HOW TO COMPLETE THIS TASK: Report every line of the records below that contains the string "Египте", copying each such line in full. Case counts.
++++ ENTRIES SUPPLIED ++++
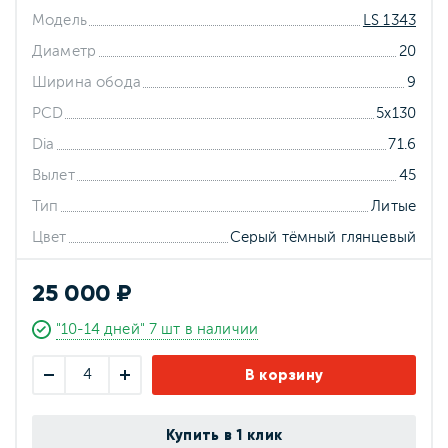
Модель
LS 1343
Диаметр
20
Ширина обода
9
PCD
5x130
Dia
71.6
Вылет
45
Тип
Литые
Цвет
Серый тёмный глянцевый
25 000 ₽
"10-14 дней" 7 шт в наличии
В корзину
Купить в 1 клик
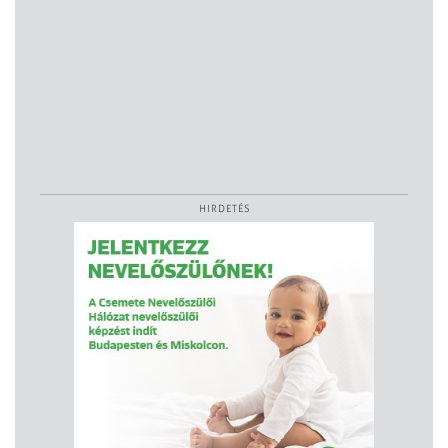
HIRDETÉS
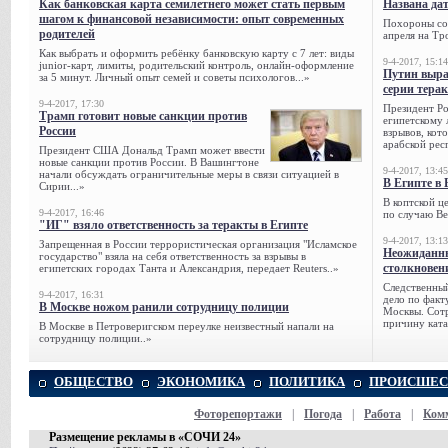
Как банковская карта семилетнего может стать первым
Названа да
шагом к финансовой независимости: опыт современных
Похороны сов
родителей
апреля на Тр
Как выбрать и оформить ребёнку банковскую карту с 7 лет: виды
9-4-2017, 15:14
junior-карт, лимиты, родительский контроль, онлайн-оформление
Путин выра
за 5 минут. Личный опыт семей и советы психологов...»
серии тера
9-4-2017, 17:30
Президент Р
Трамп готовит новые санкции против
египетскому 
России
взрывов, кот
арабской рес
Президент США Дональд Трамп может ввести
новые санкции против России. В Вашингтоне
9-4-2017, 13:45
начали обсуждать ограничительные меры в связи ситуацией в
В Египте в 
Сирии...»
В коптской ц
9-4-2017, 16:46
по случаю Ве
"ИГ" взяло ответственность за теракты в Египте
9-4-2017, 13:13
Запрещенная в России террористическая организация "Исламское
Неожиданны
государство" взяла на себя ответственность за взрывы в
столкновен
египетских городах Танта и Александрия, передает Reuters..»
Следственный
9-4-2017, 16:31
дело по факт
В Москве ножом ранили сотрудницу полиции
Москвы. Сотр
причину ката
В Москве в Петроверигском переулке неизвестный напали на
сотрудницу полиции..»
ОБЩЕСТВО
ЭКОНОМИКА
ПОЛИТИКА
ПРОИСШЕС
Фоторепортажи
|
Погода
|
Работа
|
Ком
Размещение рекламы в «СОЧИ 24»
++++
ANSWER BOX:
В Египте в 
"ИГ" взяло ответственность за теракты в Египте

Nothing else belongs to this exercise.